Lire a toujours été ma bouée de sauvetage. Mon havre. Une obsession. Je dévorais. Pourquoi alors, depuis quelques temps, je ne sais plus lire ? Je pèse mes mots. Le livre, le bon livre m’a délaissée. Car, c’est évident, autrefois, je choisissais aisément un livre grâce aux premiers mots de celui-ci qui m’interpellaient comme un aimant auquel il est impossible de résister. J’avais hâte d’entrer dans les pages et de me gaver d’impressions. J’ai toujours été attirée par les histoires vraies. Les biographies. Un peu comme une voyeuse, je voulais comprendre ce qui, chez l’être humain, avait motivé son parcours, sa détermination, ses exploits, sa résilience. Bien sûr, plus jeune, j’ai plongé dans des romans, des recueils de poésie, pour la musique des mots, pour les images, pour laisser flotter un souffle inconnu de moi et qui me ravissait à chaque fois. J’avoue que la poésie dite « contemporaine » avec ses mots hachurés, écartelés, sans mélodie, sans rapport esthétique entre eux, sans métaphore, un peu comme des êtres disloqués, inadaptés, ne m’a jamais interpellée. Au contraire. Je les trouve d’une tristesse infinie.

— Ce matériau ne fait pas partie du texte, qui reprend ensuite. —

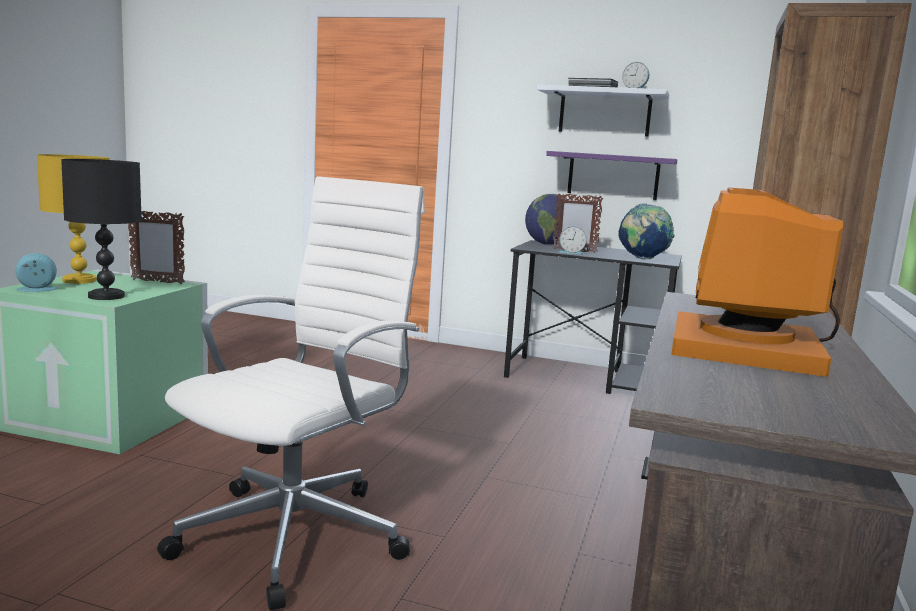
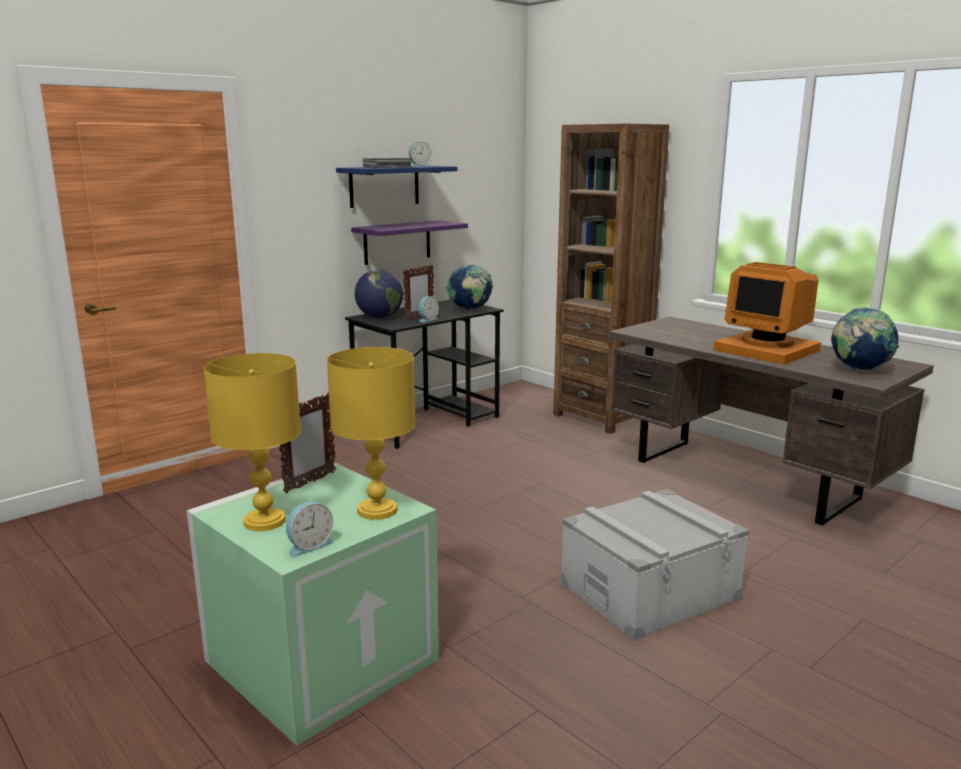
camera: 60 degrees left, 5 degrees up
(37, 290) = (309, 545): alarm clock -> alarm clock turned 135 degrees counterclockwise
(106, 296) = (376, 510): black table lamp -> yellow table lamp
(298, 534) = (649, 590): white office chair -> grey storage box
(604, 113) = (384, 186): white shelf -> blue shelf
(744, 396) = (859, 370): none -> globe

Lire pour vivre. C’était mon essentiel. Aujourd’hui, je tente de comprendre pourquoi je n’arrive plus à me laisser happer par les livres. Déboussolée. Orpheline. Mon âme s’est-elle aigrie ? Aurais-je succombé aux médias sociaux, aux séries télévisées qui vous catapultent des histoires rebondissantes dont on a toujours hâte de connaître le dénouement ? Ce qui est étrange c’est que, autant je peux être accrochée à mon écran, fébrile, avide de voir la dernière image, autant, le lendemain, je me souviens à peine de l’intrigue. Rarement suis-je impactée par ces épisodes comme je pouvais l’être au terme de la lecture d’un livre dont l’effluve me suivait longtemps. Quel est ce phénomène ?
Tout ce que je sais, c’est que j’ai l’impression de me gaver d’images, d’inonder mon esprit d’une multitude de sujets, sans que jamais, ou très rarement, ils ne touchent mon cœur à la manière d’un livre. Seuls les mots ont le don de tracer un sillon au cœur de l’âme, de l’imprégner, de la nourrir.
Je suis triste devant ce constat. Il y a tant de bons écrivains, de bons livres que je me promettais de dévorer, sachant que je n’aurais pas assez d’une vie. Je n’y arrive plus. Que s’est-il passé ?
La suite dans le prochain article.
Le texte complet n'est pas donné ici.